- _Exercise directions_
Write the next part of the forum question about the cost function that fits return, starting right after its last sentence.

Start of Excerpt

Question from @jameslord:
I’m looking at the “Cost Function” returned by fits.
I’d expect to see (weighted) chi-squared per degree of freedom. This should be close to 1.0 for a successful fit where the error bars on the input data are an accurate representation of the scatter in the points and the fit function can represent the ideal curve well. I do get this with the Levenberg-Marquardt minimiser and also from CalculateChiSquared(). All the other minimisers (including Levenberg-MarquardtMD) generally return a value which is half of this, though the fitted parameters are the same and CalculateChiSquared still gives 1.0 from the same function and final parameters.
I’ve observed this both with Fit() from a Python script (see attached) and using the Muon Interface.
The script actually tries different numbers of maximum iterations and returns the status and parameters so far. Sometimes Fit returns something like “Failed to converge after 10 iterations”. Shouldn’t this also appear as a warning (orange) in the Results Log window, between the usual “Fit started” and “Fit successful, duration 1.0 seconds”?

End of Excerpt
Start of Information shown

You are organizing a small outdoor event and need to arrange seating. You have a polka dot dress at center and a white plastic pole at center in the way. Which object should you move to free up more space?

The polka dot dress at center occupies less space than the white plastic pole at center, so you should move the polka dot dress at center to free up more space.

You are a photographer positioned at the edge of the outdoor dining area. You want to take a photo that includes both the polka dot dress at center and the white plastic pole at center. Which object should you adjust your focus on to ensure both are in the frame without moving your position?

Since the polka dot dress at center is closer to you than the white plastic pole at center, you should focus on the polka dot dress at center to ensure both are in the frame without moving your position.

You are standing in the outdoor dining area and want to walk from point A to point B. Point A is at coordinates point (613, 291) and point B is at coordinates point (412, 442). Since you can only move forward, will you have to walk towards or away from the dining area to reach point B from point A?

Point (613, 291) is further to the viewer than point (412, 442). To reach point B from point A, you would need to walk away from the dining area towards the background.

End of Information shown

- _Output for this task_
Some minimisers (the Conjugate Gradient ones for example), given plenty more iterations than necessary to work with, stop with “iteration is not making progress towards solution” rather than “success”. The parameter values and cost function look good anyway. Conversely sometimes Simplex returns “success” but its parameters aren’t quite as good as the others.
I note there’s now a page:
http://docs.mantidproject.org/nightly/concepts/FittingMinimizers.html
Should this list the convergence parameters (e.g. MaxError) that some minimisers take and under what conditions I might want to change them from the defaults?
It also says that some minimisers such as Levenberg-Marquardt and BFGS use the second derivatives of the function. Should there therefore be a way for a fit function to return these higher derivatives, where they’re straightforward to derive analytically, as it can for the first order ones?
Minor problem while writing that script: it seems that EvaluateFunction requires that the OutputWorkspace property is set, even when I’m assigning its return value (that workspace reference) to a Python variable for use as input to other algorithms later and don’t care whether it goes in the ADS or not. This is unlike most other algorithms.